> [Material supplied]
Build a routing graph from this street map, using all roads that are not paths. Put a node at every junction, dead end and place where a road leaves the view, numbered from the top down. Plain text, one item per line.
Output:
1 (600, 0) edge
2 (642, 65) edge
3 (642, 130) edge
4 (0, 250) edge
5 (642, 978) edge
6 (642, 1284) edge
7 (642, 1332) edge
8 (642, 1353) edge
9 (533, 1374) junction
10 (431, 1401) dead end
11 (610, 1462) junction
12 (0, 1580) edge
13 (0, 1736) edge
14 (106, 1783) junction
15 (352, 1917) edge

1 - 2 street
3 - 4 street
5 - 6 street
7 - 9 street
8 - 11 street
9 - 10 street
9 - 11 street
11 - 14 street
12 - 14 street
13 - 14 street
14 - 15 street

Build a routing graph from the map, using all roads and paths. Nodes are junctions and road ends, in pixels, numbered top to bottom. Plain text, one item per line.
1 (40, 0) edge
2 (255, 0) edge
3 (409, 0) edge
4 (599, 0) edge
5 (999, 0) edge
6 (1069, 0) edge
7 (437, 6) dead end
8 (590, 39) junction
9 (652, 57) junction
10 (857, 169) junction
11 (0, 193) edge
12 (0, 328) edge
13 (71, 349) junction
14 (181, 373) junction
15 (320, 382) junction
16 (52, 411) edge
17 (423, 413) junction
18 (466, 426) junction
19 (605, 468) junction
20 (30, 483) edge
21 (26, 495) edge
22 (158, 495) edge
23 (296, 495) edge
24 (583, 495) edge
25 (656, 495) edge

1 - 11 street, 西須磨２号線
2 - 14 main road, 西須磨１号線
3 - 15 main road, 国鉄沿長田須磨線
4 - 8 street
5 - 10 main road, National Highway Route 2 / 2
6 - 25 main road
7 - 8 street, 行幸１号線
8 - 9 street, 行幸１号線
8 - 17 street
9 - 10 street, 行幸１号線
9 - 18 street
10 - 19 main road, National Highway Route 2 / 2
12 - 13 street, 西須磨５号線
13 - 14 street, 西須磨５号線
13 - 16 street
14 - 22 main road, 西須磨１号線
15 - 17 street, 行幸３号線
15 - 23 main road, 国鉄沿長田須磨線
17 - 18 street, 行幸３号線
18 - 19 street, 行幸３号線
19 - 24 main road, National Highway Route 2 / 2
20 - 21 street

> [The problem] Each entry above must be repeated exactly, with nothing dropped.

> [Reply]
Build a routing graph from this street map, using all roads that are not paths. Put a node at every junction, dead end and place where a road leaves the view, numbered from the top down. Plain text, one item per line.
Output:
1 (600, 0) edge
2 (642, 65) edge
3 (642, 130) edge
4 (0, 250) edge
5 (642, 978) edge
6 (642, 1284) edge
7 (642, 1332) edge
8 (642, 1353) edge
9 (533, 1374) junction
10 (431, 1401) dead end
11 (610, 1462) junction
12 (0, 1580) edge
13 (0, 1736) edge
14 (106, 1783) junction
15 (352, 1917) edge

1 - 2 street
3 - 4 street
5 - 6 street
7 - 9 street
8 - 11 street
9 - 10 street
9 - 11 street
11 - 14 street
12 - 14 street
13 - 14 street
14 - 15 street

Build a routing graph from the map, using all roads and paths. Nodes are junctions and road ends, in pixels, numbered top to bottom. Plain text, one item per line.
1 (40, 0) edge
2 (255, 0) edge
3 (409, 0) edge
4 (599, 0) edge
5 (999, 0) edge
6 (1069, 0) edge
7 (437, 6) dead end
8 (590, 39) junction
9 (652, 57) junction
10 (857, 169) junction
11 (0, 193) edge
12 (0, 328) edge
13 (71, 349) junction
14 (181, 373) junction
15 (320, 382) junction
16 (52, 411) edge
17 (423, 413) junction
18 (466, 426) junction
19 (605, 468) junction
20 (30, 483) edge
21 (26, 495) edge
22 (158, 495) edge
23 (296, 495) edge
24 (583, 495) edge
25 (656, 495) edge

1 - 11 street, 西須磨２号線
2 - 14 main road, 西須磨１号線
3 - 15 main road, 国鉄沿長田須磨線
4 - 8 street
5 - 10 main road, National Highway Route 2 / 2
6 - 25 main road
7 - 8 street, 行幸１号線
8 - 9 street, 行幸１号線
8 - 17 street
9 - 10 street, 行幸１号線
9 - 18 street
10 - 19 main road, National Highway Route 2 / 2
12 - 13 street, 西須磨５号線
13 - 14 street, 西須磨５号線
13 - 16 street
14 - 22 main road, 西須磨１号線
15 - 17 street, 行幸３号線
15 - 23 main road, 国鉄沿長田須磨線
17 - 18 street, 行幸３号線
18 - 19 street, 行幸３号線
19 - 24 main road, National Highway Route 2 / 2
20 - 21 street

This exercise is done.